DOCUMENT EXTRACT

+ + + + +

Keys sorted lexicographically: K1 < K2 < K3 < K4
Each leaf = Hash(key + value)
Each internal node = Hash(left_child + right_child)

Tree Construction Process

  1. Sort Keys: All keys in the store are sorted lexicographically
  2. Create Leaves: Each (key, value) pair is hashed to form a leaf node: Hash(key + value)
  3. Build Tree: Adjacent nodes are concatenated and hashed together to form parent nodes
  4. Repeat: This process continues recursively until a single root hash is generated

Synchronization Protocol

Node A                                    Node B
  │                                         │
  ├─── Request root hash ──────────────────▶│
  │                                         │
  │◄─── Root hash: ABC123 ───────────────────┤
  │                                         │
  │  Compare with local root hash (XYZ789)  │
  │  ❌ Hashes don't match!                 │
  │                                         │
  ├─── Request child hashes ───────────────▶│
  │                                         │
  │◄─── Left: DEF456, Right: GHI789 ────────┤
  │                                         │
  │  Compare children:                      │
  │  ✅ Left child matches                  │
  │  ❌ Right child differs                 │
  │                                         │
  ├─── Request right subtree ──────────────▶│
  │                                         │
  │    Continue traversing down only        │
  │    the divergent branch...              │
  │                                         │
  ├─── Found inconsistent key: "user:123" ─▶│
  │                                         │
  │◄─── Correct value: "john_doe" ──────────┤
  │                                         │
  │  Update local storage                   │
  │  Recalculate affected hashes            │

Synchronization Complexity

  • Time Complexity: O(log n) where n is the number of keys
  • Space Complexity: O(log n) for the traversal path
  • Network Efficiency: Only divergent branches are compared, not the entire dataset

Example: Finding Inconsistency

Node A Tree (Inconsistent)          Node B Tree (Correct)

+ + + + +

Stored items:

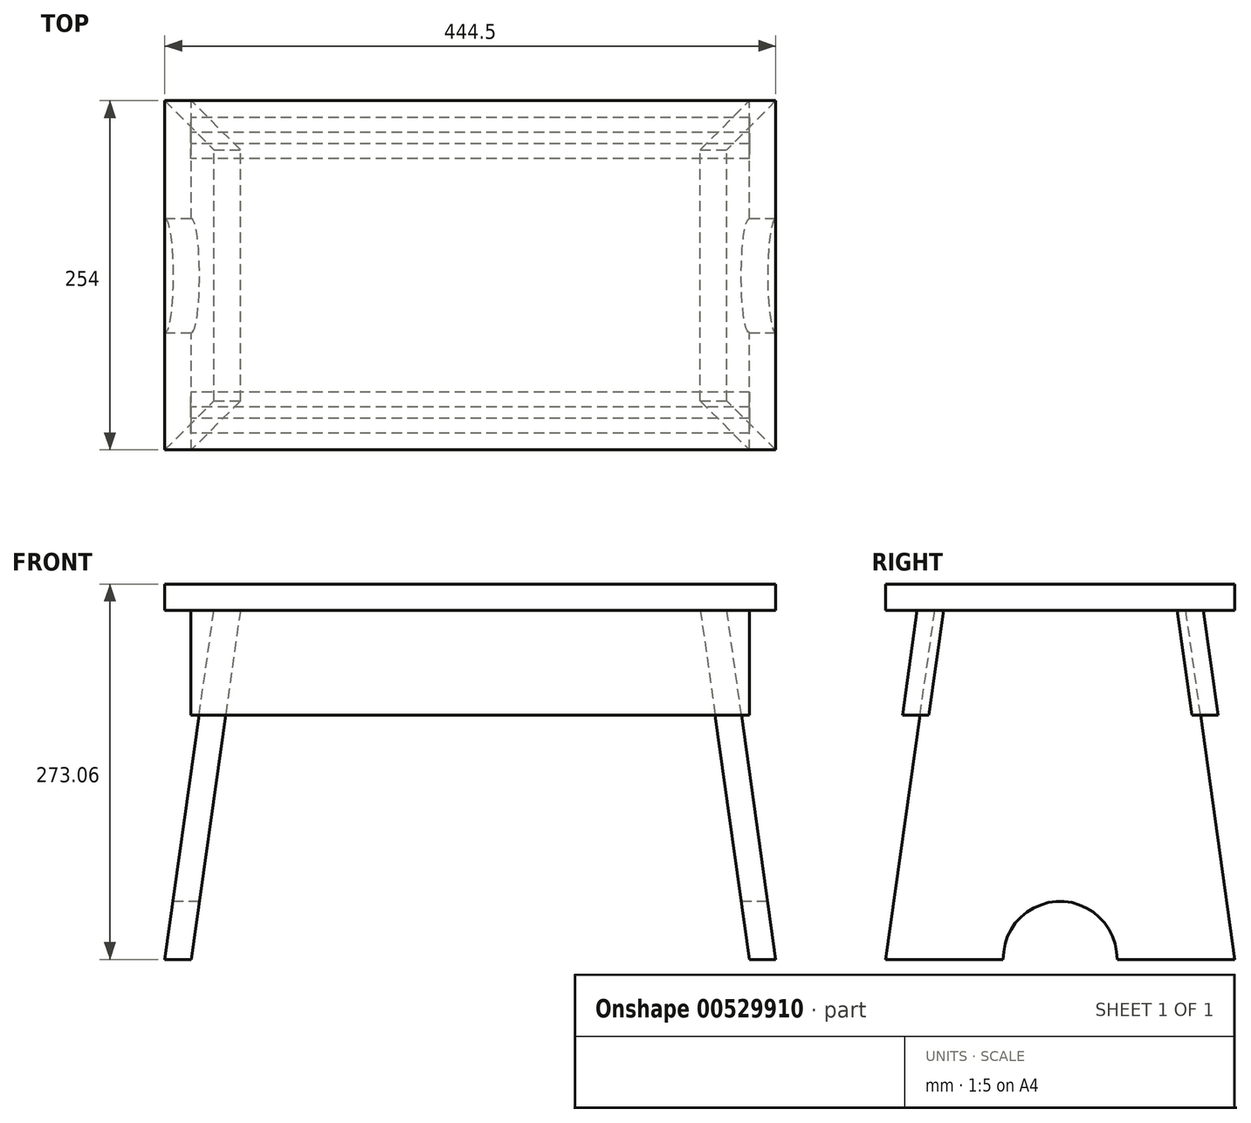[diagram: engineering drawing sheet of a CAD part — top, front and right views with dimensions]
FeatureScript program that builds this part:
annotation { "Feature Type Name" : "Feature", "Feature Type Description" : "" }
export const myFeature = defineFeature(function(context is Context, id is Id, definition is map)
    precondition{}
    {
        {
            var Q0;
            Q0=qCreatedBy(makeId("Front.planeOp"),FACE);
            var sketch = newSketch(context, id + "F0", { "sketchPlane" : qUnion([Q0])});
            skLineSegment(sketch, "E0.bottom", {"start": v(222.25, 9.53) * mm, "end": v(-222.25, 9.52) * mm});
            skLineSegment(sketch, "E0.top", {"start": v(222.25, -9.53) * mm, "end": v(-222.25, -9.53) * mm});
            skLineSegment(sketch, "E0.left", {"start": v(222.25, 9.53) * mm, "end": v(222.25, -9.52) * mm});
            skLineSegment(sketch, "E0.right", {"start": v(-222.25, 9.52) * mm, "end": v(-222.25, -9.53) * mm});
            skPoint(sketch, "E0.middle", {"position": v(0, 0) * mm});
            skLineSegment(sketch, "E1.bottom", {"start": v(-222.25, -9.53) * mm, "end": v(222.25, -9.53) * mm, "construction": true});
            skLineSegment(sketch, "E1.top", {"start": v(-222.25, -263.53) * mm, "end": v(222.25, -263.53) * mm, "construction": true});
            skLineSegment(sketch, "E1.left", {"start": v(-222.25, -9.53) * mm, "end": v(-222.25, -263.53) * mm, "construction": true});
            skLineSegment(sketch, "E1.right", {"start": v(222.25, -9.52) * mm, "end": v(222.25, -263.53) * mm, "construction": true});
            skLineSegment(sketch, "E2", {"start": v(186.55, -9.52) * mm, "end": v(222.25, -263.53) * mm});
            skLineSegment(sketch, "E3", {"start": v(203.01, -263.53) * mm, "end": v(167.32, -9.52) * mm});
            skLineSegment(sketch, "E4", {"start": v(-186.55, -9.53) * mm, "end": v(-222.25, -263.53) * mm});
            skLineSegment(sketch, "E5", {"start": v(-203.01, -263.53) * mm, "end": v(-167.32, -9.53) * mm});
            skLineSegment(sketch, "E6", {"start": v(-186.55, -9.53) * mm, "end": v(-167.32, -9.53) * mm});
            skLineSegment(sketch, "E7", {"start": v(167.32, -9.52) * mm, "end": v(186.55, -9.52) * mm});
            skLineSegment(sketch, "E8", {"start": v(0, 0) * mm, "end": v(0, -263.53) * mm, "construction": true});
            skLineSegment(sketch, "E9.bottom", {"start": v(-222.25, -9.53) * mm, "end": v(222.25, -9.53) * mm});
            skLineSegment(sketch, "E9.top", {"start": v(-222.25, -60.32) * mm, "end": v(222.25, -60.32) * mm});
            skLineSegment(sketch, "E9.left", {"start": v(-222.25, -9.53) * mm, "end": v(-222.25, -60.32) * mm});
            skLineSegment(sketch, "E9.right", {"start": v(222.25, -9.52) * mm, "end": v(222.25, -60.32) * mm});
            skLineSegment(sketch, "E10", {"start": v(200.83, -9.53) * mm, "end": v(193.7, -60.33) * mm});
            skLineSegment(sketch, "E11.MirrorCS", {"start": v(-200.83, -9.53) * mm, "end": v(-193.7, -60.33) * mm});
            skLineSegment(sketch, "E12", {"start": v(222.25, -263.53) * mm, "end": v(203.01, -263.53) * mm});
            skLineSegment(sketch, "E13", {"start": v(-222.25, -263.53) * mm, "end": v(-203.01, -263.53) * mm});
            skSolve(sketch);
        }
        {
            var Q0;
            Q0=makeQuery(id+"F0.imprint","IMPRINT",FACE,{"disambiguationData":[TD([[makeQuery(id+"F0.imprint","IMPRINT",EDGE,{"derivedFrom":sQuery(id+"F0.wireOp",EDGE,"E0.bottom")}),1.0]])]});
            extrude(context, id + "F1", {"entities" : qUnion([Q0]), "endBound" : BoundingType.SYMMETRIC, "depth" : 254 * mm, "offsetDistance" : 25.4 * mm});
        }
        {
            var Q0;
            {var subQ5=sQuery(id+"F0.wireOp",EDGE,"E9.bottom");var subQ6=sQuery(id+"F0.wireOp",EDGE,"E4");var subQ7=makeQuery(id+"F0.imprint","INTERSECT",VERTEX,{"derivedFrom":[subQ6,subQ5]});Q0=makeQuery(id+"F0.imprint","IMPRINT",FACE,{"disambiguationData":[TD([[makeQuery(id+"F0.imprint","IMPRINT",EDGE,{"disambiguationData":[TD([[subQ7,-1.0]])],"derivedFrom":subQ6}),1.0]])]});}
            var Q1;
            {var subQ0=sQuery(id+"F0.wireOp",EDGE,"E9.bottom");var subQ5=sQuery(id+"F0.wireOp",EDGE,"E3");var subQ6=makeQuery(id+"F0.imprint","INTERSECT",VERTEX,{"derivedFrom":[subQ5,subQ0]});Q1=makeQuery(id+"F0.imprint","IMPRINT",FACE,{"disambiguationData":[TD([[makeQuery(id+"F0.imprint","IMPRINT",EDGE,{"disambiguationData":[TD([[subQ6,1.0]])],"derivedFrom":subQ5}),-1.0]])]});}
            var Q2;
            {var subQ6=sQuery(id+"F0.wireOp",EDGE,"E13");Q2=makeQuery(id+"F0.imprint","IMPRINT",FACE,{"disambiguationData":[TD([[makeQuery(id+"F0.imprint","IMPRINT",EDGE,{"derivedFrom":subQ6}),1.0]])]});}
            var Q3;
            {var subQ0=sQuery(id+"F0.wireOp",EDGE,"E12");Q3=makeQuery(id+"F0.imprint","IMPRINT",FACE,{"disambiguationData":[TD([[makeQuery(id+"F0.imprint","IMPRINT",EDGE,{"derivedFrom":subQ0}),-1.0]])]});}
            var Q4;
            Q4=makeQuery(id+"F1.opExtrude","CAP_VERTEX",VERTEX,{"disambiguationData":[OSD([sQuery(id+"F0.wireOp",EDGE,"E0.left"),sQuery(id+"F0.wireOp",EDGE,"E9.bottom")])],"isStart":false});
            var Q5;
            Q5=makeQuery(id+"F1.opExtrude","CAP_VERTEX",VERTEX,{"disambiguationData":[OSD([sQuery(id+"F0.wireOp",EDGE,"E0.left"),sQuery(id+"F0.wireOp",EDGE,"E9.bottom")])],"isStart":true});
            extrude(context, id + "F2", {"entities" : qUnion([Q0, Q1, Q2, Q3]), "endBound" : BoundingType.UP_TO_VERTEX, "depth" : 228.6 * mm, "endBoundEntityVertex" : qUnion([Q4]), "offsetDistance" : 25.4 * mm, "hasSecondDirection" : true, "secondDirectionBound" : SecondDirectionBoundingType.UP_TO_VERTEX, "secondDirectionOppositeDirection" : true, "secondDirectionDepth" : 25.4 * mm, "secondDirectionBoundEntityVertex" : qUnion([Q5])});
        }
        {
            var Q0;
            Q0=qCreatedBy(makeId("Right.planeOp"),FACE);
            var sketch = newSketch(context, id + "F3", { "sketchPlane" : qUnion([Q0])});
            skLineSegment(sketch, "E14.0.0", {"start": v(127, -9.53) * mm, "end": v(-127, -9.53) * mm});
            skLineSegment(sketch, "E14.0.1", {"start": v(-127, -9.53) * mm, "end": v(-127, -263.53) * mm});
            skLineSegment(sketch, "E14.0.2", {"start": v(-127, -263.53) * mm, "end": v(127, -263.53) * mm});
            skLineSegment(sketch, "E14.0.3", {"start": v(127, -263.53) * mm, "end": v(127, -9.53) * mm});
            skLineSegment(sketch, "E15", {"start": v(-127, -263.53) * mm, "end": v(-91.3, -9.53) * mm});
            skArc(sketch, "E16", {"start": v(41.34, -263.53) * mm, "mid": v(-0.23, -221.22) * mm, "end": v(-41.79, -263.53) * mm});
            skLineSegment(sketch, "E17", {"start": v(0, -263.53) * mm, "end": v(0, -297.02) * mm, "construction": true});
            skLineSegment(sketch, "E18", {"start": v(127, -263.53) * mm, "end": v(91.3, -9.53) * mm});
            skSolve(sketch);
        }
        {
            var Q0;
            {var subQ0=sQuery(id+"F3.wireOp",EDGE,"E14.0.1");Q0=makeQuery(id+"F3.imprint","IMPRINT",FACE,{"disambiguationData":[TD([[makeQuery(id+"F3.imprint","IMPRINT",EDGE,{"derivedFrom":subQ0}),1.0]])]});}
            var Q1;
            {var subQ0=sQuery(id+"F3.wireOp",EDGE,"E16");Q1=makeQuery(id+"F3.imprint","IMPRINT",FACE,{"disambiguationData":[TD([[makeQuery(id+"F3.imprint","IMPRINT",EDGE,{"derivedFrom":subQ0}),1.0]])]});}
            var Q2;
            {var subQ0=sQuery(id+"F3.wireOp",EDGE,"E14.0.3");Q2=makeQuery(id+"F3.imprint","IMPRINT",FACE,{"disambiguationData":[TD([[makeQuery(id+"F3.imprint","IMPRINT",EDGE,{"derivedFrom":subQ0}),1.0]])]});}
            extrude(context, id + "F4", {"entities" : qUnion([Q0, Q1, Q2]), "operationType" : NewBodyOperationType.REMOVE, "endBound" : BoundingType.THROUGH_ALL, "oppositeDirection" : true, "depth" : 25.4 * mm, "offsetDistance" : 25.4 * mm, "hasSecondDirection" : true, "secondDirectionBound" : SecondDirectionBoundingType.THROUGH_ALL, "secondDirectionOppositeDirection" : false, "secondDirectionDepth" : 25.4 * mm});
        }
        {
            var Q0;
            Q0=qCreatedBy(makeId("Right.planeOp"),FACE);
            var sketch = newSketch(context, id + "F5", { "sketchPlane" : qUnion([Q0])});
            skLineSegment(sketch, "E19", {"start": v(-104.13, -9.53) * mm, "end": v(-114.84, -85.73) * mm});
            skLineSegment(sketch, "E20", {"start": v(-114.84, -85.72) * mm, "end": v(-95.6, -85.72) * mm});
            skLineSegment(sketch, "E21", {"start": v(-95.6, -85.72) * mm, "end": v(-84.9, -9.52) * mm});
            skLineSegment(sketch, "E22", {"start": v(-84.9, -9.53) * mm, "end": v(-104.13, -9.53) * mm});
            skLineSegment(sketch, "E23.MirrorCS", {"start": v(95.6, -85.73) * mm, "end": v(84.9, -9.52) * mm});
            skLineSegment(sketch, "E24.MirrorCS", {"start": v(84.9, -9.53) * mm, "end": v(104.13, -9.53) * mm});
            skLineSegment(sketch, "E25.MirrorCS", {"start": v(104.13, -9.52) * mm, "end": v(114.84, -85.72) * mm});
            skLineSegment(sketch, "E26.MirrorCS", {"start": v(114.84, -85.73) * mm, "end": v(95.6, -85.73) * mm});
            skLineSegment(sketch, "E27.0.0", {"start": v(-91.3, -9.53) * mm, "end": v(-127, -263.53) * mm, "construction": true});
            skLineSegment(sketch, "E27.0.1", {"start": v(-127, -263.53) * mm, "end": v(-41.79, -263.53) * mm, "construction": true});
            skArc(sketch, "E27.0.2", {"start": v(-41.79, -263.53) * mm, "mid": v(-0.23, -221.22) * mm, "end": v(41.34, -263.53) * mm, "construction": true});
            skLineSegment(sketch, "E27.0.3", {"start": v(41.34, -263.53) * mm, "end": v(127, -263.53) * mm, "construction": true});
            skLineSegment(sketch, "E27.0.4", {"start": v(127, -263.53) * mm, "end": v(91.3, -9.52) * mm, "construction": true});
            skLineSegment(sketch, "E27.0.5", {"start": v(91.3, -9.53) * mm, "end": v(-91.3, -9.53) * mm, "construction": true});
            skLineSegment(sketch, "E28.0.0", {"start": v(91.3, -9.52) * mm, "end": v(127, -263.53) * mm, "construction": true});
            skLineSegment(sketch, "E28.0.1", {"start": v(127, -263.53) * mm, "end": v(127, -9.53) * mm, "construction": true});
            skLineSegment(sketch, "E28.0.2", {"start": v(127, -9.53) * mm, "end": v(91.3, -9.53) * mm, "construction": true});
            skSolve(sketch);
        }
        {
            var Q0;
            Q0=makeQuery(id+"F5.imprint","IMPRINT",FACE,{"disambiguationData":[TD([[makeQuery(id+"F5.imprint","IMPRINT",EDGE,{"derivedFrom":sQuery(id+"F5.wireOp",EDGE,"E19")}),1.0]])]});
            var Q1;
            Q1=makeQuery(id+"F5.imprint","IMPRINT",FACE,{"disambiguationData":[TD([[makeQuery(id+"F5.imprint","IMPRINT",EDGE,{"derivedFrom":sQuery(id+"F5.wireOp",EDGE,"E23.MirrorCS")}),-1.0]])]});
            extrude(context, id + "F6", {"entities" : qUnion([Q0, Q1]), "endBound" : BoundingType.SYMMETRIC, "depth" : 406.4 * mm, "offsetDistance" : 25.4 * mm});
        }
    });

+ + + + +

DIRECTION A
According to the hash tree synchronization text, what is the space complexity of synchronization?
DIRECTION B
Please continue the hash tree synchronization text from where it stops.

ANSWER A
O(log n) for the traversal path.

ANSWER B
     Root: XYZ789                       Root: ABC123
         │                                  │
    ┌────┴────┐                        ┌────┴────┐
   H1: DEF456  H2: BAD999             H1: DEF456  H2: GHI789
       │           │                      │           │
   ┌───┴───┐   ┌───┴───┐              ┌───┴───┐   ┌───┴───┐
  user:100 user:123  user:200        user:100 user:123  user:200
   alice   WRONG_VAL  charlie         alice   john_doe   charlie
           ↑                                     ↑
        Inconsistent                          Correct
        
Steps:
1. Compare roots: XYZ789 ≠ ABC123 ❌
2. Compare children: H1 matches ✅, H2 differs ❌  
3. Traverse right subtree (H2)
4. Find leaf: user:123 has different value
5. Sync: Update "user:123" from "WRONG_VAL" → "john_doe"
6. Recalculate: H2: BAD999 → GHI789, Root: XYZ789 → ABC123

🔧 Getting Started

Prerequisites

Before setting up MerkleKV, ensure you have the following dependencies installed:

Required Dependencies

  • 🦀 Rust Toolchain: Version 1.70.0 or later

    # Install via rustup (recommended)
    curl --proto '=https' --tlsv1.2 -sSf https://sh.rustup.rs | sh
    source ~/.cargo/env
    
    # Verify installation
    rustc --version
    cargo --version
  • 📡 MQTT Broker: A running instance of an MQTT broker

    Option 1: Mosquitto (Recommended for production)

    # Ubuntu/Debian
    sudo apt-get update
    sudo apt-get install mosquitto mosquitto-clients
    
    # macOS
    brew install mosquitto
    
    # Start the broker
    sudo systemctl start mosquitto  # Linux
    brew services start mosquitto   # macOS

    Option 2: Docker (Quick setup)

    # Run Mosquitto in Docker
    docker run -it -p 1883:1883 -p 9001:9001 eclipse-mosquitto

    Option 3: Public test broker (Development only)

    broker: test.mosquitto.org:1883
    

Optional Dependencies

  • 🐳 Docker: For containerized deployments
  • 📊 Monitoring Tools: Prometheus, Grafana (for production monitoring)

Installation & Setup

Quick Start (Single Node)

  1. Clone the repository

    git clone https://github.com/AI-Decenter/MerkleKV.git
    cd MerkleKV
  2. Build the project

    # Debug build (faster compilation)
    cargo build
    
    # Release build (optimized)
    cargo build --release
  3. Create configuration file

    # Create a basic configuration
    cat > node1.toml << EOF
    node_id = "local-node"
    
    [network]
    bind_address = "127.0.0.1"
    bind_port = 7878
    
    [mqtt]
    broker_address = "tcp://localhost:1883"
    topic_prefix = "dev-merkle-kv"
    EOF
  4. Start the node

    # Run with debug build
    cargo run -- --config node1.toml
    
    # Or run with release build
    cargo run --release -- --config node1.toml
  5. Test the connection

    # In another terminal
    nc localhost 7878
    
    # Try some commands
    SET hello world
    GET hello
    DEL hello

Multi-Node Cluster Setup

For a more realistic setup with replication and anti-entropy:

  1. Create multiple configuration files

    # Node 1
    cat > node1.toml << EOF
    node_id = "node-1"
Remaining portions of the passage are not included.